▶ [TEXTE À LIRE]:
++++++

Ces événemens ne pouvaient point échapper à un homme un peu instruit de la situation de l'Europe, à cette époque, et je m'attendais journellement à voir prendre par les puissances les mesures convenables pour les empêcher de naître.

Ces mesures ne pouvaient se trouver que dans leur union sincère, que dans la réunion de leurs forces et de leurs ressources en tous genres; mais elles étaient encore loin de penser

à établir entr'elles cette harmonie si désirable. Je n'apercevais chez les unes qu'inquiétude et défiance; chez d'autres, qu'incertitude sur le parti qu'elles avaient à prendre; que terreur chez le plus grand nombre; et dans ce trouble général il était difficile de penser qu'elles parvînssent à s'entendre pour pouvoir s'opposer toutes ensemble à l'ennemi commun. Il fallait imaginer une combinaison politique qui en formant de tous les intérêts un seul intérêt, pût réunir toutes les volontés, et qui pût aussi contraindre le dominateur de l'Europe à s'en arranger.

J'avais songé longtems au projet d'organisation que je publie aujourd'hui; mes voeux pour le bonheur public m'ont inspiré l'idée de le rédiger. Peut-être serait-il déjà mis à exécution, si, comme les ministres des puissances qui ont établi le systême de balance, je n'avais eu à consulter que ma propre opinion, sans m'embarrasser de ses conséquences. Il est sans doute fort aisé de procéder en politique, lors qu'on s'est approprié le droit de dire: nous avons pensé, et on doit s'accommoder de ce que nous avons pensé: nous avons jugé convenable, et on doit se soumettre à nos jugemens. C'est mettre les hommes dans la situation d'Anaxa

gore qui, interrogé pour quoi il était né, répondit: pour contempler le soleil et la lune.

++++++

▶ [DONNÉES FOURNIES]:
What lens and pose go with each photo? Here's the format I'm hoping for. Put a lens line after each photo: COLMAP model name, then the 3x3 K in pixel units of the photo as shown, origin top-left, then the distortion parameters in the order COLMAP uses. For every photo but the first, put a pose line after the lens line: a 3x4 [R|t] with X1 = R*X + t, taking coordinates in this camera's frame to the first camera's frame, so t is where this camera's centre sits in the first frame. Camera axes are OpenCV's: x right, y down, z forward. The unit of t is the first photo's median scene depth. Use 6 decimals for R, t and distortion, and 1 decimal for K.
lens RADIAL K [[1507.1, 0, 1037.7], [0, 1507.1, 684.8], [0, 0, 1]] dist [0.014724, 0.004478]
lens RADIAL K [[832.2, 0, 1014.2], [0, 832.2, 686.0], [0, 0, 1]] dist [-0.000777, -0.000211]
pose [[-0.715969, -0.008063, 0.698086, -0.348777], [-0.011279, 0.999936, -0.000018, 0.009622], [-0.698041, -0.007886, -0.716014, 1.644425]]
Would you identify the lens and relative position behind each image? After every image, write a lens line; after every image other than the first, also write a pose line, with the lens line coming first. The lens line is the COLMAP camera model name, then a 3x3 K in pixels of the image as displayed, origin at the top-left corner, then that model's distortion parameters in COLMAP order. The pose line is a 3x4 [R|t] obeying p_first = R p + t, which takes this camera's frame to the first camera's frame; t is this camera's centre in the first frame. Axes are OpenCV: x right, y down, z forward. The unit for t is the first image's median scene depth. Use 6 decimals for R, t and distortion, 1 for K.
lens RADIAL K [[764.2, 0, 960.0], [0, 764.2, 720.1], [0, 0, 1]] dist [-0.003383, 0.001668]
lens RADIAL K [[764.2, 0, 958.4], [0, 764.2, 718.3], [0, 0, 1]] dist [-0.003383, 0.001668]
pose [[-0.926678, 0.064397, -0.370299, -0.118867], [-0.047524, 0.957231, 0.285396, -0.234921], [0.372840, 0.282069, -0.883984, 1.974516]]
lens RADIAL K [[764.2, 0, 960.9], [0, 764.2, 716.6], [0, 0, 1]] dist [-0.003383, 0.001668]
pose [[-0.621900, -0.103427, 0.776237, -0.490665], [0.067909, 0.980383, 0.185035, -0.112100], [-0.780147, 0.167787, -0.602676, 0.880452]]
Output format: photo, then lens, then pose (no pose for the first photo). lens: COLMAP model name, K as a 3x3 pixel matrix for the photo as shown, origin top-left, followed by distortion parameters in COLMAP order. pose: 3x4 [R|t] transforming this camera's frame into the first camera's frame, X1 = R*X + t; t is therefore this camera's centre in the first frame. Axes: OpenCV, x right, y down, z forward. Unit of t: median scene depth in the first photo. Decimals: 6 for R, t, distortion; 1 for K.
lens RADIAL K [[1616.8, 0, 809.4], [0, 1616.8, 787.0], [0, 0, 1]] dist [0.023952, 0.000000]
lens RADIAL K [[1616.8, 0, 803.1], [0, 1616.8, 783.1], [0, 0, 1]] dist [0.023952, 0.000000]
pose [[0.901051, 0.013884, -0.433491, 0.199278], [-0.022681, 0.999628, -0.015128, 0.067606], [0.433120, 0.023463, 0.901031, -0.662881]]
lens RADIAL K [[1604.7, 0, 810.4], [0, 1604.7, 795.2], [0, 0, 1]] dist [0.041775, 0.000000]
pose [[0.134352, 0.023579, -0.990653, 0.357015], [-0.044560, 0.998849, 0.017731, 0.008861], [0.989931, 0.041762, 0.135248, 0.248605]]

++++++

▶ [CONSIGNE]: D'après le texte à lire, où les mesures convenables pouvaient-elles seulement se trouver ?

▶ [RÉPONSE]: Dans l'union sincère des puissances, dans la réunion de leurs forces et de leurs ressources en tous genres.